Second, Nemaska had originally planned to build the plant in Salaberry-de-Valleyfield, Quebec. Evolving the plan to use the Shawinigan facility means reduced construction time; significantly reduced capital costs; some of the requisite infrastructure, including natural gas, electric power station and a rail line, is already in place; and, Shawinigan is closer to the Whabouchi mine site than is the original site, which will reduce concentrate transportation costs.
It’s easy to just shrug and say “It’s just a building, so what?”. Being able to step into existing facilities is a massive “so what”. It means less money needs to be raised, less money needs to be spent, less distraction for management, less risk is taken in construction and less time is needed to get to production.
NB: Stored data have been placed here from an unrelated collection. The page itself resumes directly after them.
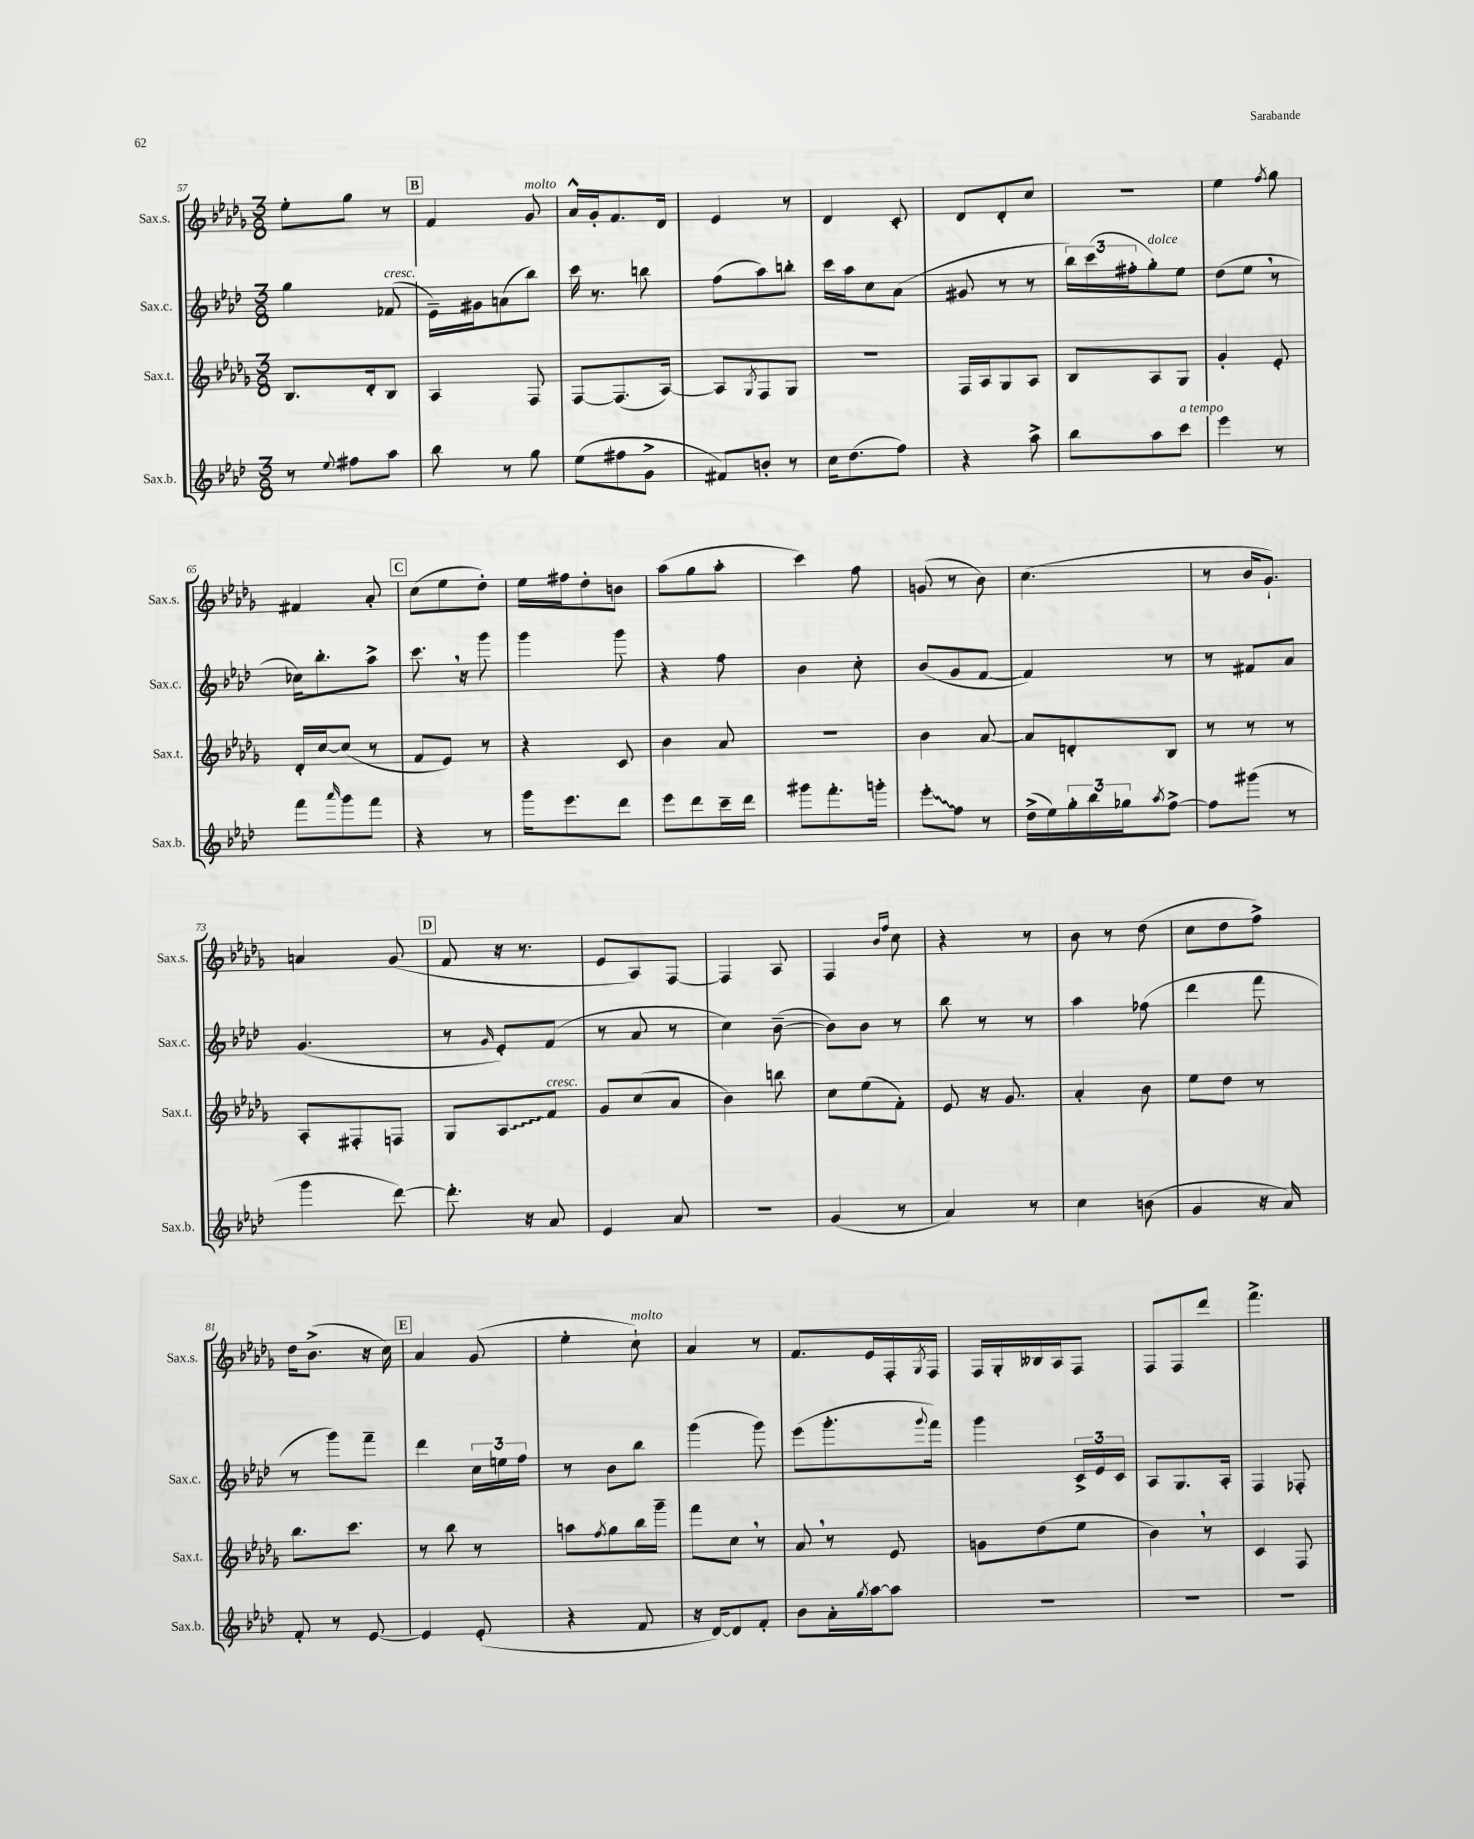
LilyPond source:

<<
\new StaffGroup <<
\new Staff = "s0" \with { instrumentName = "Sax.s." shortInstrumentName = "Sax.s." } {
    \clef treble \key des \major \numericTimeSignature \time 3/8
    ees''8-. ges''8 r8 |
    \mark \markup { \box "B" } f'4 ges'8^\markup { \italic "molto" } |
    aes'16-^ ges'16-. f'8. des'16 |
    ees'4 r8 |
    des'4 c'8-. |
    des'8 des'8-. c''8 |
    R4. |
    ees''4 \acciaccatura { f''8 } ges''8 |
    fis'4 aes'8-. |
    \mark \markup { \box "C" } c''8( ees''8 des''8-.) |
    ees''16 fis''16 des''8-. b'8 |
    aes''8( ges''8 aes''8-. |
    c'''4) f''8 |
    g'8( r8 bes'8) |
    c''4.( |
    r8 bes'16 ges'8.-!) |
    a'4 ges'8( |
    \mark \markup { \box "D" } f'8 r16 r8. |
    ees'8 aes8) f8~ |
    f4 aes8 |
    f4 \grace { bes'16 f''16 } c''8 |
    r4 r8 |
    bes'8 r8 des''8( |
    c''8 des''8 f''8->) |
    des''16 bes'8.->( r16 c''16) |
    \mark \markup { \box "E" } aes'4 ges'8( |
    ees''4-. c''8-!^\markup { \italic "molto" }) |
    aes'4 r8 |
    f'8. ees'16 f16-. \acciaccatura { ges8 } f16 |
    f16 ges16-. beses16 aes16 f8 |
    f8 f8 des'''8 |
    f'''4.-> \bar "|." |
}
\new Staff = "s1" \with { instrumentName = "Sax.c." shortInstrumentName = "Sax.c." } {
    \clef treble \key aes \major \numericTimeSignature \time 3/8
    g''4 fes'8^\markup { \italic "cresc." }( |
    \mark \markup { \box "B" } ees'16--) gis'16 a'8( bes''8) |
    c'''16 r8. b''8 |
    f''8( aes''8) b''8-. |
    c'''16 aes''16 c''8 aes'8( |
    gis'8 r8 r8 |
    \tuplet 3/2 { bes''16) c'''16( fis''16-. } g''8-.^\markup { \italic "dolce" }) ees''8 |
    des''8( ees''8 \breathe r8 |
    ces''16) bes''8.-. aes''8-> |
    \mark \markup { \box "C" } c'''8. \breathe r16 g'''8 |
    g'''4 g'''8 |
    r4 f''8 |
    bes'4 c''8-. |
    bes'8( g'8 f'8~ |
    f'4) r8 |
    r8 fis'8 aes'8 |
    g'4.( |
    \mark \markup { \box "D" } r8 \grace { g'16 } ees'8-.) f'8( |
    r8 aes'8 r8 |
    c''4) bes'8~--( |
    bes'8) bes'8 r8 |
    bes''8 r8 r8 |
    aes''4 fes''8( |
    des'''4 f'''8 |
    r8 g'''8) f'''8-- |
    \mark \markup { \box "E" } des'''4 \tuplet 3/2 { c''16 e''16 f''16 } |
    r8 bes'8 bes''8 |
    g'''4( g'''8) |
    ees'''8( g'''8.-. \appoggiatura { g'''8 } f'''16) |
    g'''4 \tuplet 3/2 { c'16-> ees'16 c'16 } |
    aes8 g8. aes16-. |
    f4 fes8-. \bar "|." |
}
\new Staff = "s2" \with { instrumentName = "Sax.t." shortInstrumentName = "Sax.t." } {
    \clef treble \key des \major \numericTimeSignature \time 3/8
    bes8. des'16-. bes8 |
    \mark \markup { \box "B" } aes4 f8 |
    f8~ f8.( aes16~) |
    aes8 \acciaccatura { ges8 } f8 ges8 |
    R4. |
    f16 aes16 ges8 aes8 |
    bes8 aes8 ges8 |
    ges'4-. ees'8-. |
    des'16-. c''16~ c''8( r8 |
    \mark \markup { \box "C" } f'8 ees'8) r8 |
    r4 c'8 |
    bes'4 aes'8 |
    R4. |
    bes'4 aes'8~ |
    aes'8 d'8-. bes8 |
    r8 r8 r8 |
    aes8-. fis8-. f8 |
    \mark \markup { \box "D" } ges8 \once \override Glissando.style = #'zigzag aes8\glissando f'8^\markup { \italic "cresc." } |
    ges'8 c''8( aes'8 |
    bes'4) b''8 |
    c''8 ees''8( f'8-.) |
    ees'8 r16 ges'8. |
    aes'4-. bes'8 |
    ees''8 des''8 r8 |
    bes''8. c'''8. |
    \mark \markup { \box "E" } r8 bes''8 r8 |
    a''8 \acciaccatura { f''8 } ges''8 bes''16 ges'''16-- |
    f'''8 c''8 \breathe r8 |
    aes'8 \breathe r8 ees'8 |
    g'8 des''8( ees''8 |
    bes'4) \breathe r8 |
    c'4 f8 \bar "|." |
}
\new Staff = "s3" \with { instrumentName = "Sax.b." shortInstrumentName = "Sax.b." } {
    \clef treble \key aes \major \numericTimeSignature \time 3/8
    r8 \appoggiatura { ees''8 } fis''8 aes''8 |
    \mark \markup { \box "B" } bes''8 r8 g''8 |
    ees''8( fis''8 g'8-> |
    fis'8) b'8-. r8 |
    c''16 des''8.( f''8) |
    r4 aes''8-> |
    bes''8 aes''8 c'''8^\markup { \italic "a tempo" } |
    ees'''4 r8 |
    f'''8 \grace { aes'''16 } g'''8 f'''8 |
    \mark \markup { \box "C" } r4 r8 |
    g'''16 ees'''8. des'''8 |
    ees'''8 des'''8 c'''16-- des'''16 |
    gis'''8 f'''8.-. g'''16-. |
    \once \override Glissando.style = #'zigzag ees'''8-.\glissando f''8 r8 |
    des''16->( ees''16) \tuplet 3/2 { g''16-. bes''16 ges''16 } \acciaccatura { aes''8 } f''8~-> |
    f''8 gis'''8( r8 |
    g'''4 des'''8~) |
    \mark \markup { \box "D" } des'''8.-. r16 aes'8 |
    ees'4 aes'8 |
    R4. |
    g'4( r8 |
    aes'4) r8 |
    c''4 b'8( |
    g'4 r16 aes'16) |
    f'8-. r8 ees'8~ |
    \mark \markup { \box "E" } ees'4 ees'8-.( |
    r4 f'8 |
    r16 des'16~) des'8 f'8-. |
    bes'8 aes'16-. \acciaccatura { g''8 } aes''16~ aes''8 |
    R4. |
    R4. |
    R4. \bar "|." |
}
>>
>>
\layout { \context { \Score currentBarNumber = #57 } }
Have you ever heard of a major construction project coming in ahead of schedule? Me neither. That’s why stepping into existing suitable facilities is so important.
All of that translates to less risk to the shareholders for roughly the same potential return. The business plan has been slingshot forward.
Risks still exist, of course. Nemaska will have to carry out several capital raises, by debt and equity, to execute on that business plan. With over 190M shares already outstanding, the shareholders need each equity financing to be priced at successively higher prices or face painful dilution.
But, with over $2.5M in the treasury as of March 15 and the company delivering on milestones, the stock price has been on a tear lately. More can be expected as the market digests this news and realizes that the band is just warming up.